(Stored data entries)
_ _ _ _ _ _ _
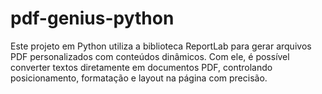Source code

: # pdf-genius-python
Este projeto em Python utiliza a biblioteca ReportLab para gerar arquivos PDF personalizados com conteúdos dinâmicos. Com ele, é possível converter textos diretamente em documentos PDF, controlando posicionamento, formatação e layout na página com precisão.
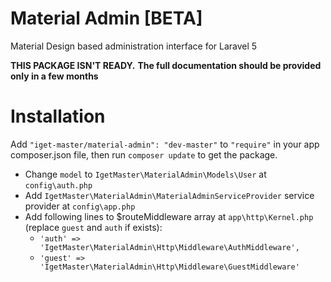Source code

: # Material Admin [BETA]
Material Design based administration interface for Laravel 5

**THIS PACKAGE ISN'T READY.**
**The full documentation should be provided only in a few months**


# Installation

Add `"iget-master/material-admin": "dev-master"` to `"require"` in your app composer.json file, then run `composer update` to get the package.

* Change `model` to `IgetMaster\MaterialAdmin\Models\User` at `config\auth.php`
* Add `IgetMaster\MaterialAdmin\MaterialAdminServiceProvider` service provider at `config\app.php`
* Add following lines to $routeMiddleware array at `app\http\Kernel.php` (replace `guest` and `auth` if exists):
  * `'auth' => 'IgetMaster\MaterialAdmin\Http\Middleware\AuthMiddleware',`
  * `'guest' => 'IgetMaster\MaterialAdmin\Http\Middleware\GuestMiddleware'`


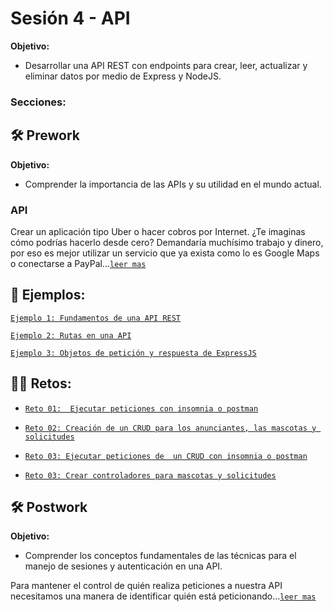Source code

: # Sesión 4 - API

**Objetivo:**

- Desarrollar una API REST con endpoints para crear, leer, actualizar y eliminar datos por medio de Express y NodeJS. 

### Secciones:

## :hammer_and_wrench: Prework

**Objetivo:**

- Comprender la importancia de las APIs y su utilidad en el mundo actual.

### API

Crear un aplicación tipo Uber o hacer cobros por Internet. ¿Te imaginas cómo podrías hacerlo desde cero? Demandaría muchísimo trabajo y dinero, por eso es mejor utilizar un servicio que ya exista como lo es Google Maps o conectarse a PayPal...[`leer mas`](Prework/#prework---api)

## :page_facing_up: Ejemplos:

[`Ejemplo 1: Fundamentos de una API REST`](Ejemplo-01/)

[`Ejemplo 2: Rutas en una API`](Ejemplo-02/)

[`Ejemplo 3: Objetos de petición y respuesta de ExpressJS`](Ejemplo-03/)

## :man_technologist: Retos:

- [`Reto 01:  Ejecutar peticiones con insomnia o postman`](Reto-01/#reto-1)

- [`Reto 02: Creación de un CRUD para los anunciantes, las mascotas y solicitudes`](Reto-02/#reto-2)

- [`Reto 03: Ejecutar peticiones de  un CRUD con insomnia o postman`](Reto-03/#reto-3)

- [`Reto 03: Crear controladores para mascotas y solicitudes`](Reto-04/#reto-4)

## :hammer_and_wrench: Postwork

**Objetivo:**

- Comprender los conceptos fundamentales de las técnicas para el manejo de sesiones y autenticación en una API.

Para mantener el control de quién realiza peticiones a nuestra API necesitamos una manera de identificar quién está peticionando...[`leer mas`](Postwork/)
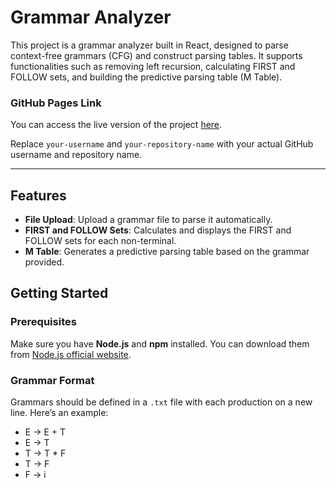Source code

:# Grammar Analyzer

This project is a grammar analyzer built in React, designed to parse context-free grammars (CFG) and construct parsing tables. It supports functionalities such as removing left recursion, calculating FIRST and FOLLOW sets, and building the predictive parsing table (M Table).

### GitHub Pages Link

You can access the live version of the project [here](https://jfbenitezz.github.io/Analizador-Sintactico/).

Replace `your-username` and `your-repository-name` with your actual GitHub username and repository name.

---

## Features

- **File Upload**: Upload a grammar file to parse it automatically.
- **FIRST and FOLLOW Sets**: Calculates and displays the FIRST and FOLLOW sets for each non-terminal.
- **M Table**: Generates a predictive parsing table based on the grammar provided.

## Getting Started

### Prerequisites

Make sure you have **Node.js** and **npm** installed. You can download them from [Node.js official website](https://nodejs.org/).

### Grammar Format
Grammars should be defined in a `.txt` file with each production on a new line. Here’s an example:

- E -> E + T
- E -> T
- T -> T * F
- T -> F
- F -> i
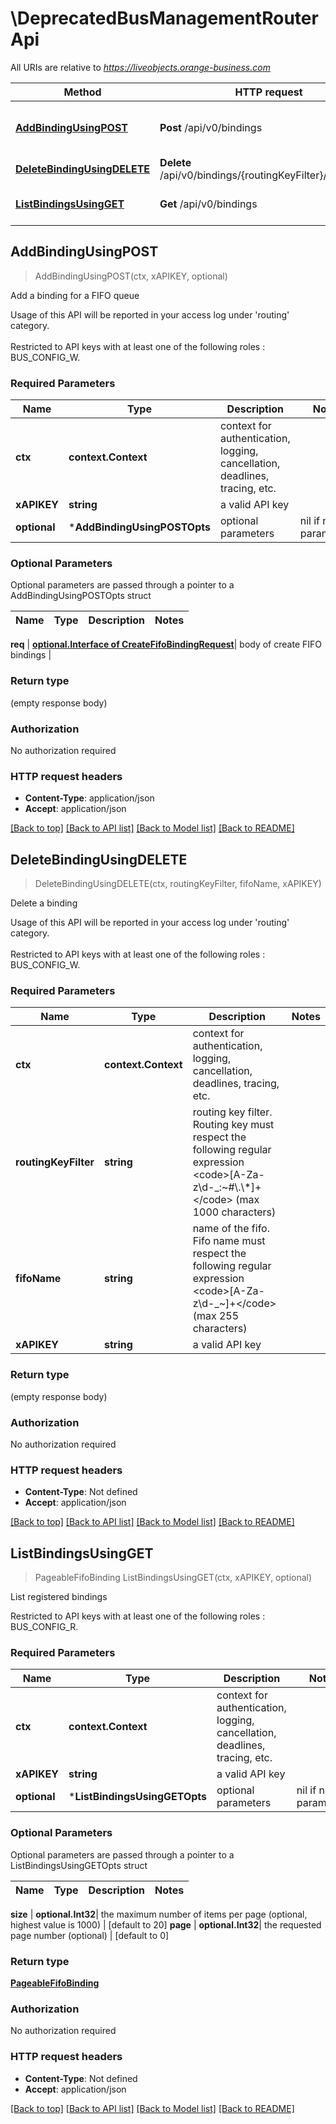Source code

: # \DeprecatedBusManagementRouterApi

All URIs are relative to *https://liveobjects.orange-business.com*

Method | HTTP request | Description
------------- | ------------- | -------------
[**AddBindingUsingPOST**](DeprecatedBusManagementRouterApi.md#AddBindingUsingPOST) | **Post** /api/v0/bindings | Add a binding for a FIFO queue
[**DeleteBindingUsingDELETE**](DeprecatedBusManagementRouterApi.md#DeleteBindingUsingDELETE) | **Delete** /api/v0/bindings/{routingKeyFilter}/{fifoName} | Delete a binding
[**ListBindingsUsingGET**](DeprecatedBusManagementRouterApi.md#ListBindingsUsingGET) | **Get** /api/v0/bindings | List registered bindings



## AddBindingUsingPOST

> AddBindingUsingPOST(ctx, xAPIKEY, optional)

Add a binding for a FIFO queue

Usage of this API will be reported in your access log under 'routing' category.<br><br>Restricted to API keys with at least one of the following roles : BUS_CONFIG_W.

### Required Parameters


Name | Type | Description  | Notes
------------- | ------------- | ------------- | -------------
**ctx** | **context.Context** | context for authentication, logging, cancellation, deadlines, tracing, etc.
**xAPIKEY** | **string**| a valid API key | 
 **optional** | ***AddBindingUsingPOSTOpts** | optional parameters | nil if no parameters

### Optional Parameters

Optional parameters are passed through a pointer to a AddBindingUsingPOSTOpts struct


Name | Type | Description  | Notes
------------- | ------------- | ------------- | -------------

 **req** | [**optional.Interface of CreateFifoBindingRequest**](CreateFifoBindingRequest.md)| body of create FIFO bindings | 

### Return type

 (empty response body)

### Authorization

No authorization required

### HTTP request headers

- **Content-Type**: application/json
- **Accept**: application/json

[[Back to top]](#) [[Back to API list]](../README.md#documentation-for-api-endpoints)
[[Back to Model list]](../README.md#documentation-for-models)
[[Back to README]](../README.md)


## DeleteBindingUsingDELETE

> DeleteBindingUsingDELETE(ctx, routingKeyFilter, fifoName, xAPIKEY)

Delete a binding

Usage of this API will be reported in your access log under 'routing' category.<br><br>Restricted to API keys with at least one of the following roles : BUS_CONFIG_W.

### Required Parameters


Name | Type | Description  | Notes
------------- | ------------- | ------------- | -------------
**ctx** | **context.Context** | context for authentication, logging, cancellation, deadlines, tracing, etc.
**routingKeyFilter** | **string**| routing key filter. Routing key must respect the following regular expression &lt;code&gt;[A-Za-z\\d-_:~#\\.\\*]+&lt;/code&gt; (max 1000 characters) | 
**fifoName** | **string**| name of the fifo. Fifo name must respect the following regular expression &lt;code&gt;[A-Za-z\\d-_~]+&lt;/code&gt; (max 255 characters) | 
**xAPIKEY** | **string**| a valid API key | 

### Return type

 (empty response body)

### Authorization

No authorization required

### HTTP request headers

- **Content-Type**: Not defined
- **Accept**: application/json

[[Back to top]](#) [[Back to API list]](../README.md#documentation-for-api-endpoints)
[[Back to Model list]](../README.md#documentation-for-models)
[[Back to README]](../README.md)


## ListBindingsUsingGET

> PageableFifoBinding ListBindingsUsingGET(ctx, xAPIKEY, optional)

List registered bindings

Restricted to API keys with at least one of the following roles : BUS_CONFIG_R.

### Required Parameters


Name | Type | Description  | Notes
------------- | ------------- | ------------- | -------------
**ctx** | **context.Context** | context for authentication, logging, cancellation, deadlines, tracing, etc.
**xAPIKEY** | **string**| a valid API key | 
 **optional** | ***ListBindingsUsingGETOpts** | optional parameters | nil if no parameters

### Optional Parameters

Optional parameters are passed through a pointer to a ListBindingsUsingGETOpts struct


Name | Type | Description  | Notes
------------- | ------------- | ------------- | -------------

 **size** | **optional.Int32**| the maximum number of items per page (optional, highest value is 1000) | [default to 20]
 **page** | **optional.Int32**| the requested page number (optional) | [default to 0]

### Return type

[**PageableFifoBinding**](Pageable«FifoBinding».md)

### Authorization

No authorization required

### HTTP request headers

- **Content-Type**: Not defined
- **Accept**: application/json

[[Back to top]](#) [[Back to API list]](../README.md#documentation-for-api-endpoints)
[[Back to Model list]](../README.md#documentation-for-models)
[[Back to README]](../README.md)


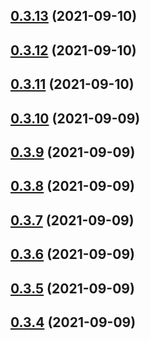## [0.3.13](https://github.com/GiovanniCardamone/polyfull/compare/v0.3.12...v0.3.13) (2021-09-10)



## [0.3.12](https://github.com/GiovanniCardamone/polyfull/compare/v0.3.11...v0.3.12) (2021-09-10)



## [0.3.11](https://github.com/GiovanniCardamone/polyfull/compare/v0.3.10...v0.3.11) (2021-09-10)



## [0.3.10](https://github.com/GiovanniCardamone/polyfull/compare/v0.3.9...v0.3.10) (2021-09-09)



## [0.3.9](https://github.com/GiovanniCardamone/polyfull/compare/v0.3.8...v0.3.9) (2021-09-09)



## [0.3.8](https://github.com/GiovanniCardamone/polyfull/compare/v0.3.7...v0.3.8) (2021-09-09)



## [0.3.7](https://github.com/GiovanniCardamone/polyfull/compare/v0.3.6...v0.3.7) (2021-09-09)



## [0.3.6](https://github.com/GiovanniCardamone/polyfull/compare/v0.3.5...v0.3.6) (2021-09-09)



## [0.3.5](https://github.com/GiovanniCardamone/polyfull/compare/v0.3.4...v0.3.5) (2021-09-09)



## [0.3.4](https://github.com/GiovanniCardamone/polyfull/compare/v0.3.3...v0.3.4) (2021-09-09)



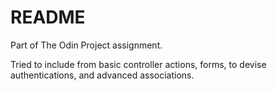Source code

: # README

Part of The Odin Project assignment.

Tried to include from basic controller actions, forms, to devise authentications, and advanced associations.
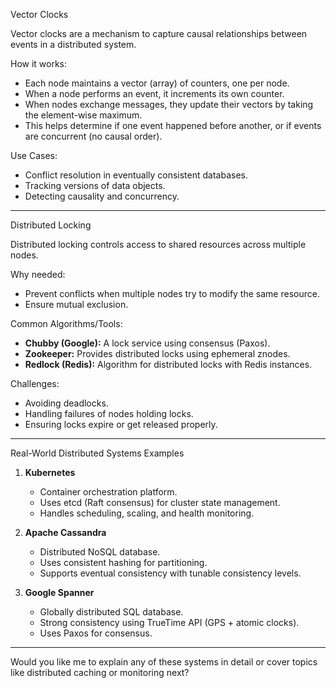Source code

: Vector Clocks

Vector clocks are a mechanism to capture causal relationships between events in a distributed system.

How it works:
- Each node maintains a vector (array) of counters, one per node.
- When a node performs an event, it increments its own counter.
- When nodes exchange messages, they update their vectors by taking the element-wise maximum.
- This helps determine if one event happened before another, or if events are concurrent (no causal order).

Use Cases:
- Conflict resolution in eventually consistent databases.
- Tracking versions of data objects.
- Detecting causality and concurrency.

---

Distributed Locking

Distributed locking controls access to shared resources across multiple nodes.

Why needed:
- Prevent conflicts when multiple nodes try to modify the same resource.
- Ensure mutual exclusion.

Common Algorithms/Tools:
- **Chubby (Google):** A lock service using consensus (Paxos).
- **Zookeeper:** Provides distributed locks using ephemeral znodes.
- **Redlock (Redis):** Algorithm for distributed locks with Redis instances.

Challenges:
- Avoiding deadlocks.
- Handling failures of nodes holding locks.
- Ensuring locks expire or get released properly.

---

Real-World Distributed Systems Examples

1. **Kubernetes**  
   - Container orchestration platform.  
   - Uses etcd (Raft consensus) for cluster state management.  
   - Handles scheduling, scaling, and health monitoring.

2. **Apache Cassandra**  
   - Distributed NoSQL database.  
   - Uses consistent hashing for partitioning.  
   - Supports eventual consistency with tunable consistency levels.

3. **Google Spanner**  
   - Globally distributed SQL database.  
   - Strong consistency using TrueTime API (GPS + atomic clocks).  
   - Uses Paxos for consensus.

---

Would you like me to explain any of these systems in detail or cover topics like distributed caching or monitoring next?
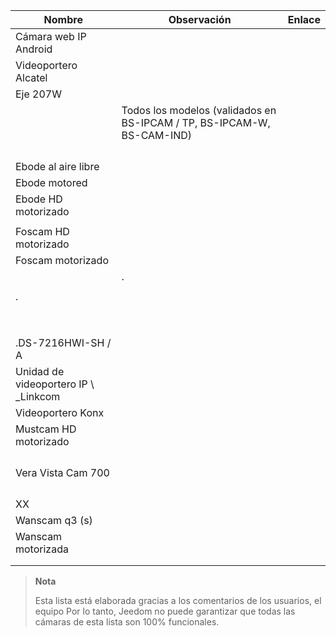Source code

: | Nombre                     | Observación                | Enlace                     |
|-------------------------|-------------------------|--------------------------|
| Cámara web IP Android       |                         |                          |
| Videoportero Alcatel   |                         |                          |
| Eje 207W               |                         |                          |
|                | Todos los modelos (validados en BS-IPCAM / TP, BS-IPCAM-W, BS-CAM-IND) |                          |
|               |                         |                          |
|         |                         |                          |
|        |                         |                          |
|                  |                         |                          |
| Ebode al aire libre        |                         |                          |
| Ebode motored          |                         |                          |
| Ebode HD motorizado      |                         |                          |
|                |                         |                          |
| Foscam HD motorizado     |                         |                          |
| Foscam motorizado        |                         |                          |
|  |  [](:https://drive.google.com/file/d/0B9gdDNCtvjAITEs0UjduRV9zSG8/view?usp=sharing) .
|       |                         |                          |
| .                  |                         |                          |
|       |                         |                          |
|       |                         |                          |
|               |                         |                          |
|   |                         |                          |
|   |                         |                          |
|  |                         |                          |
|                |                         |                          |
|           |                         |                          |
| .DS-7216HWI-SH / A |                         |                          |
| Unidad de videoportero IP \ _Linkcom |                         |                          |
| Videoportero Konx      |                         |                          |
| Mustcam HD motorizado    |                         |                          |
|        |                         |                          |
|                  |                         |                          |
|                   |                         |                          |
|      |                         |                          |
| Vera Vista Cam 700      |                         |                          |
|                   |                         |                          |
|                 |                         |                          |
|             |                         |                          |
|             |                         |                          |
| XX          |                         |                          |
| Wanscam q3 (s)           |                         |                          |
| Wanscam motorizada       |                         |                          |
|                    |                         |                          |
|              |                         |                          |

> **Nota**
>
> Esta lista está elaborada gracias a los comentarios de los usuarios, el equipo
> Por lo tanto, Jeedom no puede garantizar que todas las cámaras de esta lista
> son 100% funcionales.

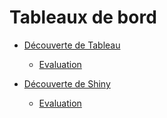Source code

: # Tableaux de bord


- [Découverte de Tableau](tableau)
    - [Evaluation](tableau-evaluation)
    
- [Découverte de Shiny](shiny)
    - [Evaluation](shiny-evaluation)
_ _ _ _ _ _ _
Report every line in the rows above that contains the string "from".

Make sure you have **Node.js** and **npm** installed. You can download them from [Node.js official website](https://nodejs.org/).
Tried to include from basic controller actions, forms, to devise authentications, and advanced associations.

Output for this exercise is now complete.